I downloaded the study to which Shafer referred — "Medium Matters: Newsreaders' Recall and Engagement With Online and Print Newspapers" written by Arthur D. Santana, Randall Livingstone, and Yoon Cho of the University of Oregon. The study asked questions of two groups, each comprising approximately 22 individuals. One group had perused the printed New York Times, the other had browsed the paper’s accompanying website.

Both groups answered questions on the extent to which the news stories made an impression. The study showed that print newsreaders remembered significantly more topics than online newsreaders and recalled more main points.

The research suggests that online readers tend to scan stories while print readers are more methodical in their reading. Also, newspapers offer news stories with more depth than online stories. Further explanations relate to the scattershot nature of the online news story coupled with its fleeting nature. These facts indicate that the online news consumer’s experience is quite different than that of the print consumer's experience. New York Times best-selling author Nicholas Carr reflects on the work of Marshall McLuhan in the 1960s, pointing out that the Internet not only supplies the stuff of thought but it also shapes the process of thought.

Carr says, “And what the Net seems to be doing is chipping away at my capacity for concentration and contemplation.”

A common explanation for lack of impression of online news relates to the lack of salient cues, such as story placement and prominence which guide the reader in print.

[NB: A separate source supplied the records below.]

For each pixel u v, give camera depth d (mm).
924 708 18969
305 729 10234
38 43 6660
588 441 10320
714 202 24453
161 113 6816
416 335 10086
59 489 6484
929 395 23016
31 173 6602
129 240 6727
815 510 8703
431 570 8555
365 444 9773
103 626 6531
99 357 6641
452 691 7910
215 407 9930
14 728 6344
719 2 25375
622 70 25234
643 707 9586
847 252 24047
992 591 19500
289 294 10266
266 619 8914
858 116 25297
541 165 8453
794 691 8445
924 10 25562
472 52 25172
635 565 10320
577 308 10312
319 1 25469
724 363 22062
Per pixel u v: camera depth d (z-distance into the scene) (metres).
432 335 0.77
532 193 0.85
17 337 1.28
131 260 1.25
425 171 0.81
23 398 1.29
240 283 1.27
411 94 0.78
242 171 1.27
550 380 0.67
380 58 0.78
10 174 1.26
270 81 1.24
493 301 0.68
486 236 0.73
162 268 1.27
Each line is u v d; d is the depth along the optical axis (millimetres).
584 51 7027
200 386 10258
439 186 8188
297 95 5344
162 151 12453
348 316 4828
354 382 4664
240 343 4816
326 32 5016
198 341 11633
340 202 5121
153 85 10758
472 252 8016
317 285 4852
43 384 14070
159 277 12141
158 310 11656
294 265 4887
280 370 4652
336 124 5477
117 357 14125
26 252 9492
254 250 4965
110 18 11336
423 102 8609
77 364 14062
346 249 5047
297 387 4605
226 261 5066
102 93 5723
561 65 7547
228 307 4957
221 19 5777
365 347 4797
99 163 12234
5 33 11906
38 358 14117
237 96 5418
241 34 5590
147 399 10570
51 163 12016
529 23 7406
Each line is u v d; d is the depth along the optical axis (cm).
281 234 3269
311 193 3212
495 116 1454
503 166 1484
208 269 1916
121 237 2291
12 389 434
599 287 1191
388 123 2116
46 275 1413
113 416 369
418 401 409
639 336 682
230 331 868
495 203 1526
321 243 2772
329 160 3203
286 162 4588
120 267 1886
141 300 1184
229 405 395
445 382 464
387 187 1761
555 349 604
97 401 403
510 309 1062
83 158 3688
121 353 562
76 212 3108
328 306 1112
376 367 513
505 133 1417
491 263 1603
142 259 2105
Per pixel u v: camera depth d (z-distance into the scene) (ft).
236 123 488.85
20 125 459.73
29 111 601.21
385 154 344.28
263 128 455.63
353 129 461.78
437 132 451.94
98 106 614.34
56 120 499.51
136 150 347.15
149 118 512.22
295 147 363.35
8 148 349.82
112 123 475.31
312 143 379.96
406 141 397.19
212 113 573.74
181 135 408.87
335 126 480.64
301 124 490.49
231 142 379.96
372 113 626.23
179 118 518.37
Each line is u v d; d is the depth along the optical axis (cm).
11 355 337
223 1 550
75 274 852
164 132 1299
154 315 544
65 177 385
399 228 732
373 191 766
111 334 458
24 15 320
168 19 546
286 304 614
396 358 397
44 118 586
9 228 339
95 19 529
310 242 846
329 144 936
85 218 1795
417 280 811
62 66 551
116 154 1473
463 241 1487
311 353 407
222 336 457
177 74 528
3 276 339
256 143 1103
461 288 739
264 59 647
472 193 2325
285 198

This research suggests that our print product, to remain relevant, must move beyond being a primary source of timely answers and become a source of leisurely treats. Our Digital Main Street is serving you well in this regard. Yet we need relevant print products to sustain our journalists digging for the timely answers we provide online. These products will move beyond timely answers and feed the curiosity and openness to discovery in all of us. We are dedicated to developing these products. They will be focused on niches of curiosity. They will each be published less frequently so that we can take the time to compose and display compelling leisurely treats. And our advertisers will want to be there providing you with their versions of the same.